People have always been fascinated with monkeys because they resemble us in so many ways, what with their dexterous hands, their frequent adoption of a bipedal posture, and especially their humanlike faces. Indeed, monkeys and apes are categorized with us in the primate suborder Anthropoidea, the “human-like” creatures. It seems natural to wonder, then, whether there’s any connection etymologically between the word monkey and the word monk, which appears just a few entries before it in the dictionary and resembles it in spelling and pronunciation.
The answer, however, is no. Monkeys aren’t called monkeys because they reminded anyone of monks. And conversely, monks aren’t called monks because they reminded anyone of monkeys. Instead, the word monk comes indirectly from the Greek monos, meaning “single,” whereas monkey is believed to derive from Moneke, the name of a young ape in a versified beast fable written in Middle Low German in the late 1400s. Moneke itself is just a shortening of Simoneke, the diminutive form of Simon in Middle Low German. Giving the anthropomorphized monkey in the fable the name Simon may have been meant as a literate pun on the Latin noun simia, which means “ape” or “monkey.”
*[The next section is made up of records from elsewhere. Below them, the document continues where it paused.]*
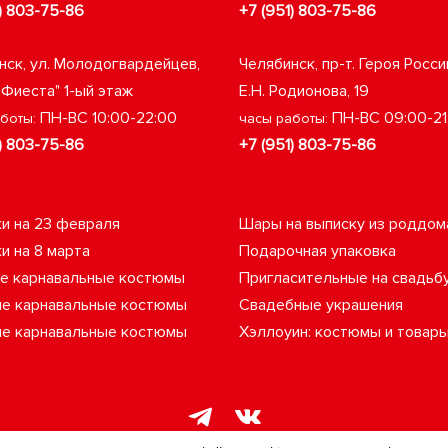
) 803-75-86
+7 (951) 803-75-86
нск, ул. Молодогвардейцев,
Челябинск, пр-т. Героя Росси
"Фиеста" 1-ый этаж
Е.Н. Родионова, 19
ПН-ВС 10:00-22:00
ПН-ВС 09:00-21
аботы:
часы работы:
) 803-75-86
+7 (951) 803-75-86
и на 23 февраля
Шары на выписку из роддом
и на 8 марта
Подарочная упаковка
е карнавальные костюмы
Пригласительные на свадьб
е карнавальные костюмы
Свадебные украшения
е карнавальные костюмы
Хэллоуин: костюмы и товар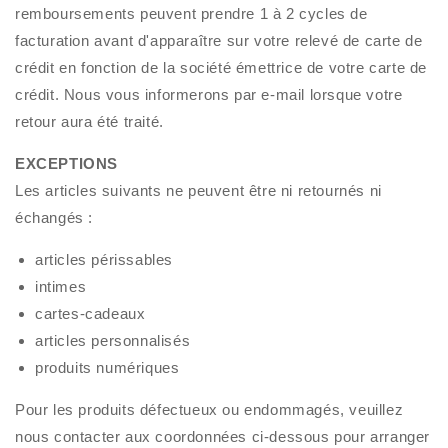
remboursements peuvent prendre 1 à 2 cycles de
facturation avant d'apparaître sur votre relevé de carte de
crédit en fonction de la société émettrice de votre carte de
crédit. Nous vous informerons par e-mail lorsque votre
retour aura été traité.
EXCEPTIONS
Les articles suivants ne peuvent être ni retournés ni
échangés :
articles périssables
intimes
cartes-cadeaux
articles personnalisés
produits numériques
Pour les produits défectueux ou endommagés, veuillez
nous contacter aux coordonnées ci-dessous pour arranger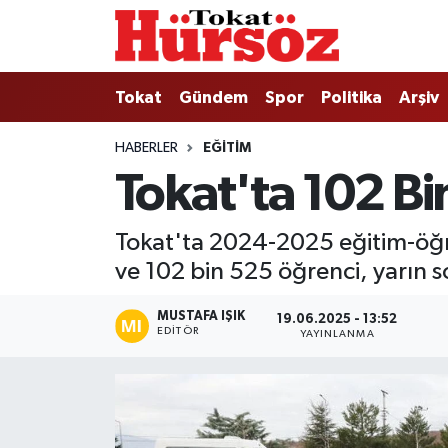
Tokat
Nöbetçi Eczaneler
Tokat
Gündem
Spor
Politika
Arşiv
Türkiye Gündemi
Hava Durumu
HABERLER
EĞITIM
Tokat'ta 102 Bin
Gündem
Tokat Namaz Vakitleri
Asayiş
Trafik Durumu
Tokat'ta 2024-2025 eğitim-öğre
ve 102 bin 525 öğrenci, yarın son
Spor
Süper Lig Puan Durumu ve Fikstür
MUSTAFA IŞIK
19.06.2025 - 13:52
Politika
Tüm Manşetler
EDITÖR
YAYINLANMA
Tokat Spor
Son Dakika Haberleri
Eğitim
Haber Arşivi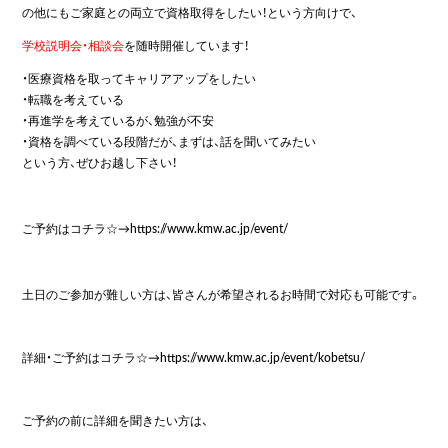
の他にもご家庭との両立で資格取得をしたい！という方向けで、
学校説明会・相談会
を随時開催しています！
・医療資格を取ってキャリアアップをしたい
・転職を考えている
・再進学を考えているが、勉強が不安
・資格を調べている段階だが、まずは、話を聞いてみたい
という方、ぜひお越し下さい！
ご予約はコチラ☆→
https://www.kmw.ac.jp/event/
土日のご参加が難しい方は、皆さんが希望されるお時間で対応も可能です。
詳細・ご予約はコチラ☆→
https://www.kmw.ac.jp/event/kobetsu/
ご予約の前に詳細を聞きたい方は、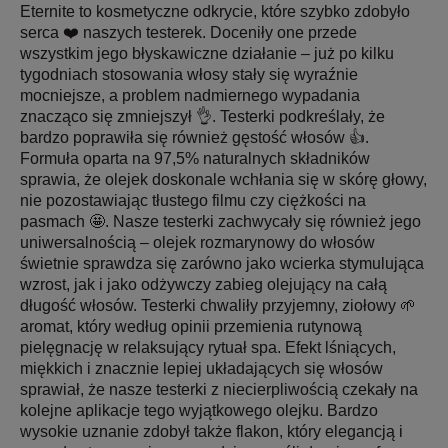
Eternite to kosmetyczne odkrycie, które szybko zdobyło
serca ❤️ naszych testerek. Doceniły one przede
wszystkim jego błyskawiczne działanie – już po kilku
tygodniach stosowania włosy stały się wyraźnie
mocniejsze, a problem nadmiernego wypadania
znacząco się zmniejszył 👌. Testerki podkreślały, że
bardzo poprawiła się również gęstość włosów 👍.
Formuła oparta na 97,5% naturalnych składników
sprawia, że olejek doskonale wchłania się w skórę głowy,
nie pozostawiając tłustego filmu czy ciężkości na
pasmach 🤩. Nasze testerki zachwycały się również jego
uniwersalnością – olejek rozmarynowy do włosów
świetnie sprawdza się zarówno jako wcierka stymulująca
wzrost, jak i jako odżywczy zabieg olejujący na całą
długość włosów. Testerki chwaliły przyjemny, ziołowy 🌱
aromat, który według opinii przemienia rutynową
pielęgnację w relaksujący rytuał spa. Efekt lśniących,
miękkich i znacznie lepiej układających się włosów
sprawiał, że nasze testerki z niecierpliwością czekały na
kolejne aplikacje tego wyjątkowego olejku. Bardzo
wysokie uznanie zdobył także flakon, który elegancją i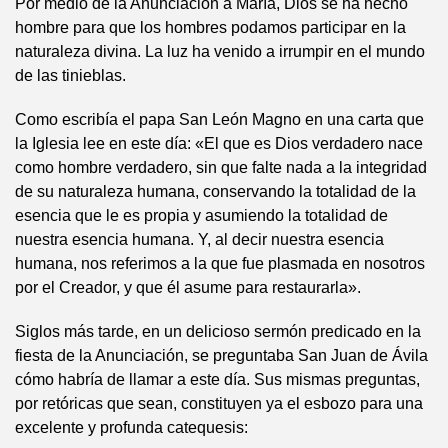
Por medio de la Anunciación a María, Dios se ha hecho
hombre para que los hombres podamos participar en la
naturaleza divina. La luz ha venido a irrumpir en el mundo
de las tinieblas.
Como escribía el papa San León Magno en una carta que
la Iglesia lee en este día: «El que es Dios verdadero nace
como hombre verdadero, sin que falte nada a la integridad
de su naturaleza humana, conservando la totalidad de la
esencia que le es propia y asumiendo la totalidad de
nuestra esencia humana. Y, al decir nuestra esencia
humana, nos referimos a la que fue plasmada en nosotros
por el Creador, y que él asume para restaurarla».
Siglos más tarde, en un delicioso sermón predicado en la
fiesta de la Anunciación, se preguntaba San Juan de Ávila
cómo habría de llamar a este día. Sus mismas preguntas,
por retóricas que sean, constituyen ya el esbozo para una
excelente y profunda catequesis: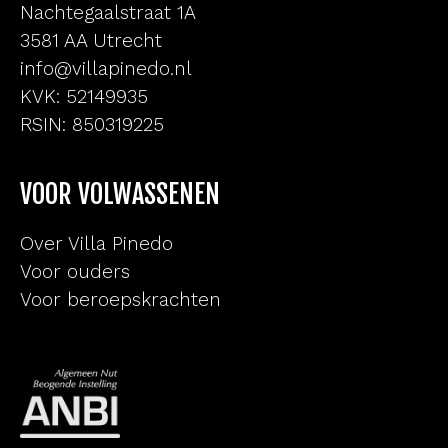
Nachtegaalstraat 1A
3581 AA Utrecht
info@villapinedo.nl
KVK: 52149935
RSIN: 850319225
VOOR VOLWASSENEN
Over Villa Pinedo
Voor ouders
Voor beroepskrachten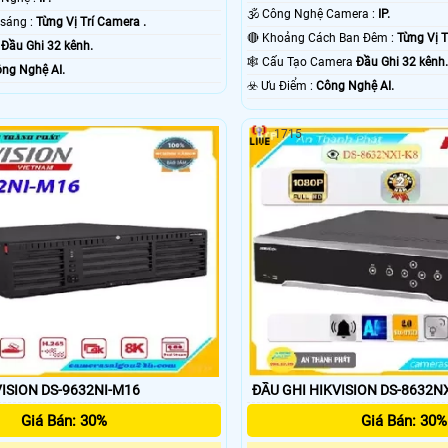
🕉️ Công Nghệ Camera :
IP.
🌈 Khi xem thiếu sáng :
Từng Vị Trí Camera .
🔴 Khoảng Cách Ban Đêm :
Từng Vị T
g
Đầu Ghi 32 kênh.
🕸️ Cấu Tạo Camera
Đầu Ghi 32 kênh
ng Nghệ AI.
️☣️ Ưu Điểm :
Công Nghệ AI.
1715
VISION DS-9632NI-M16
ĐẦU GHI HIKVISION DS-8632N
Giá Bán: 30%
Giá Bán: 30%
But wait—there’s more! That noun simia, which is the origin of the English adjective simian, shows further evidence of anthropomorphism in its own etymology. It’s theorized to have come from Simias, an ancient Greek nickname for a snubnosed man. (Simos means “snub-nosed” in classical Greek.) The word monkey, therefore, appears to have come from a name for a person, which was used because it reminded someone of a word for a monkey, which in turn came from a nickname for a person.